Thank you for all the support. I just want to make it through this.

Posted

Obviously, what went before makes a big difference. It does sound like she gave up on you only after some pain (if what you are saying about your behaviour is true), but make sure you are not blaming yourself when it was both of you. Consider the possibility that you felt insecure because she was not as committed as you, but, that aside, behaving badly is not good regardless.

 

It does sound as if she found your behaviour too much and hence the comment. If you were to retrieve this, she would have to be convinced it wouldn't happen again. Even if you could convince her you would change that, her feelings may have changed for good. She is saying the split is your fault, even though she dumped you. I suppose it's possible she still wants it to work, in which case a promise to change might be all that's needed to give you a second chance. But could you change that behaviour and would you want that second chance?

 

I think you could suggest a second chance or nothing, not as an ultimatum but the only relationship you could cope with and see what she says. The alternatives are to stay friends (which you say you find hard), to give her up altogether and cut contact, or to drift away for a while to get over this and then become friends.

 

It's understandable that you would feel you need a fresh start for the future. It's understandable that she, still liking you as a friend if not a romantic partner, would want you to stay in her life. Unfortunately, as you have split up, things have changed. I'm sure neither of you really wants to never see each other again, but you need to avoid the frustration and pain of being in contact with her and she needs to accept that 'rejected' lovers won't always want to stay friends.

 

You don't 'owe' her continued connection, but there is always this paradox in that we do say we love and care for lovers and then when we decide they are not the right person for us, we apparently 'care' less.
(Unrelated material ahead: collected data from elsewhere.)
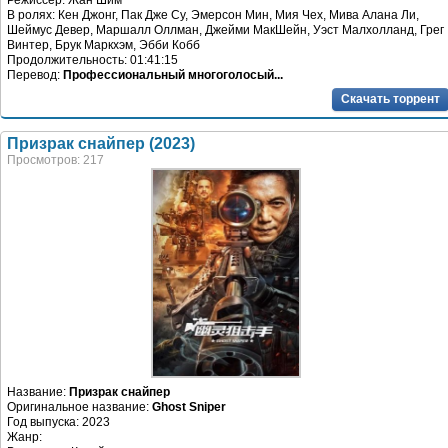
Режиссер: Жан Шим
В ролях: Кен Джонг, Пак Дже Су, Эмерсон Мин, Мия Чех, Мива Алана Ли,
Шеймус Девер, Маршалл Оллман, Джейми МакШейн, Уэст Малхолланд, Грег
Винтер, Брук Маркхэм, Эбби Кобб
Продолжительность: 01:41:15
Перевод:
Профессиональный многоголосый...
Скачать торрент
Призрак снайпер (2023)
Просмотров: 217
Название:
Призрак снайпер
Оригинальное название:
Ghost Sniper
Год выпуска: 2023
Жанр: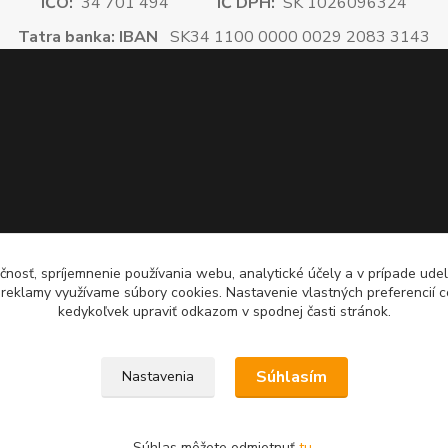
IČO:
34 701 494
IČ DPH:
SK 1026096324
Tatra banka: IBAN
SK34 1100 0000 0029 2083 3143
čnosť, spríjemnenie používania webu, analytické účely a v prípade udel
a reklamy využívame súbory cookies. Nastavenie vlastných preferencií 
kedykoľvek upraviť odkazom v spodnej časti stránok.
Súhlasím
Nastavenia
Súhlas môžete odmietnuť
tu
.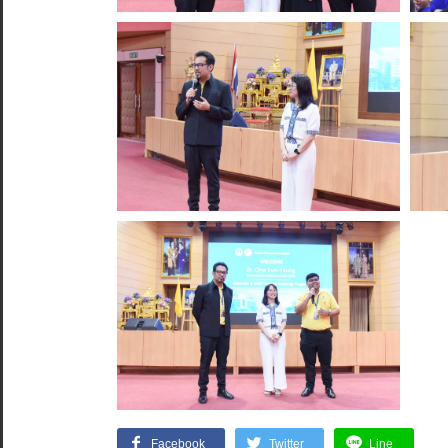
Facebook
Twitter
Line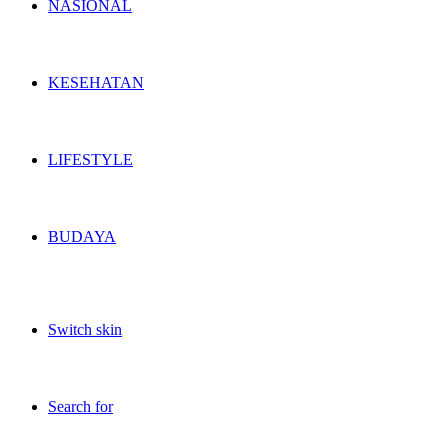
NASIONAL
KESEHATAN
LIFESTYLE
BUDAYA
Switch skin
Search for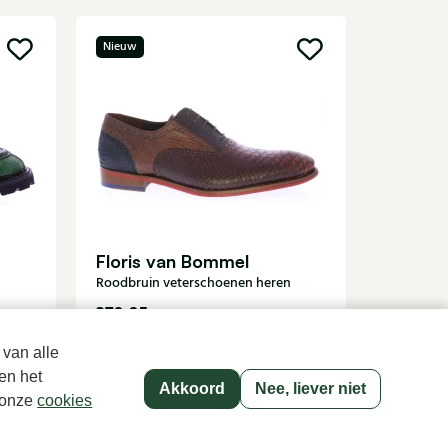
Nieuw
Carlos
Bruine ve
Floris van Bommel
Roodbruin veterschoenen heren
279,95
349,95
 van alle
en het
Akkoord
Nee, liever niet
p onze
cookies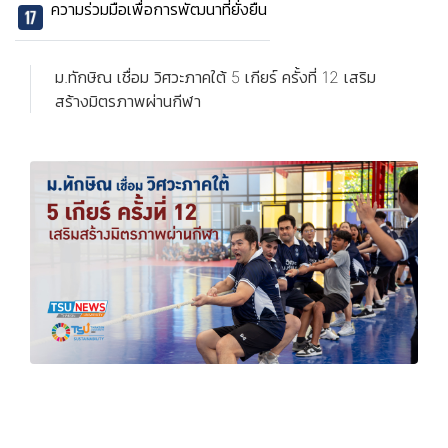
ความร่วมมือเพื่อการพัฒนาที่ยั่งยืน
ม.ทักษิณ เชื่อม วิศวะภาคใต้ 5 เกียร์ ครั้งที่ 12 เสริม
สร้างมิตรภาพผ่านกีฬา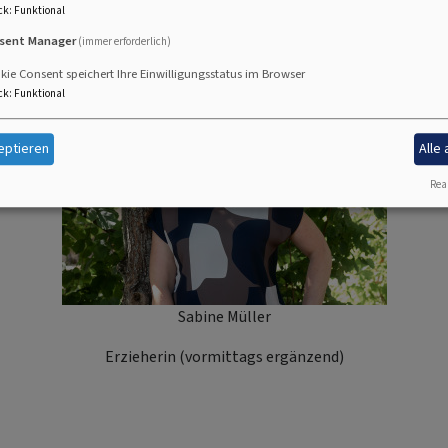
Kinderpflegerin
ck
:
Funktional
sent Manager
(immer erforderlich)
ie Consent speichert Ihre Einwilligungsstatus im Browser
ck
:
Funktional
eptieren
Alle
Real
Sabine Müller
Erzieherin (vormittags ergänzend)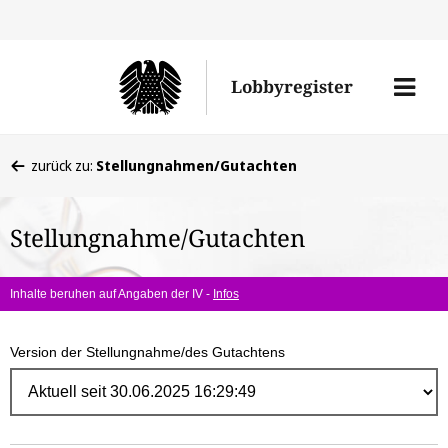
Direk
zum
Men
Lobbyregister
Inhal
öffne
Sie
zurück zu:
Stellungnahmen/Gutachten
befinden
sich
Stellungnahme/Gutachten
hier:
Inhalte beruhen auf Angaben der IV -
Infos
Version der Stellungnahme/des Gutachtens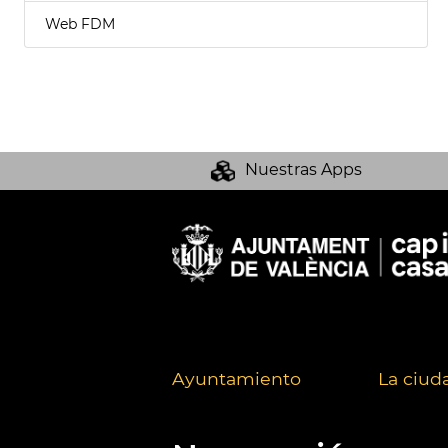
Web FDM
Nuestras Apps
Ayuntamiento
La ciud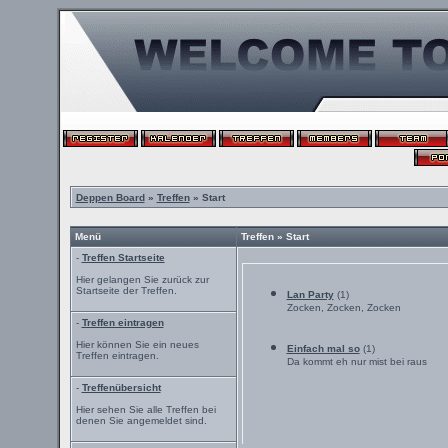
Deppen Board
»
Treffen
» Start
Menü
Treffen » Start
-
Treffen Startseite
Hier gelangen Sie zurück zur
Startseite der Treffen.
Lan Party
(1)
Zocken, Zocken, Zocken
-
Treffen eintragen
Hier können Sie ein neues
Einfach mal so
(1)
Treffen eintragen.
Da kommt eh nur mist bei raus
-
Treffenübersicht
Hier sehen Sie alle Treffen bei
denen Sie angemeldet sind.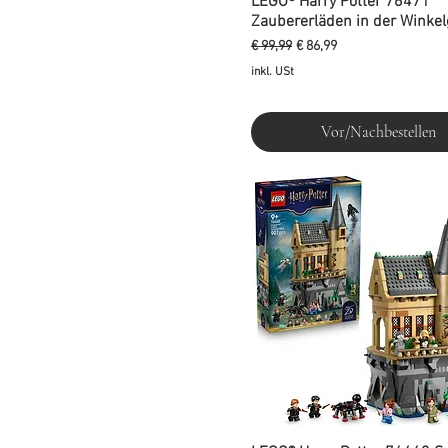
LEGO® Harry Potter 76471
Zaubererläden in der Winke
Standardpreis
Sale-Preis
€ 99,99
€ 86,99
inkl. USt
Vor/Nachbestellen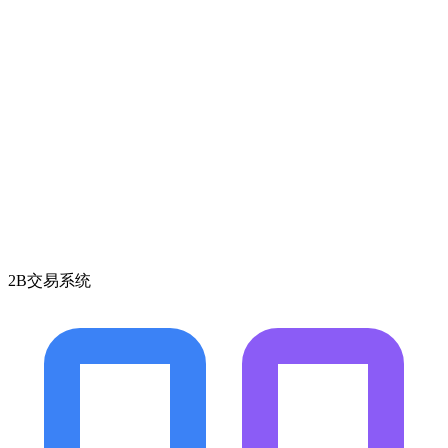
2B交易系统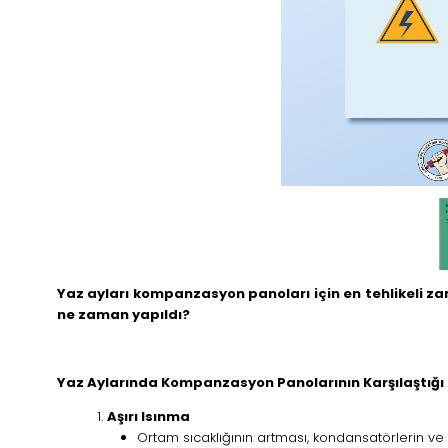
n Kablo Damar
Yaz ayları kompanzasyon panoları için en tehlikeli z
ne zaman yapıldı?
Yaz Aylarında Kompanzasyon Panolarının Karşılaştığı R
Aşırı Isınma
Ortam sıcaklığının artması, kondansatörlerin ve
I know this is not the case, but it can seem like that to either party.

 

You don't have to do what she wants. If cutting off is right for you, then allow yourself to do that. You have to recover and she should understand that.

  • Author
Posted

Hey guys. I'm back. And well, I tried to contact my ex. But she ignored me. I actually think I did a little text terrorism. I sent her message after message apologizing. I even called many times and she rejected each one.

 

I never should have left her or hurt her like I did. But it killed me to not even be friends but just "really special to each other". I wanted a relationship, she couldn't have one with me. Anyway, I've lost her all together because I thought saying goodbye would be the best decision. Well, now.. I'm hurting more than ever. And I don't know what to do.

 

I realize I need to move on and I have the opprotunity to do this today. This new girl is amazing, I love talking to her, and hanging around her. But. I'm just not so sure. Will moving on help me get over my ex?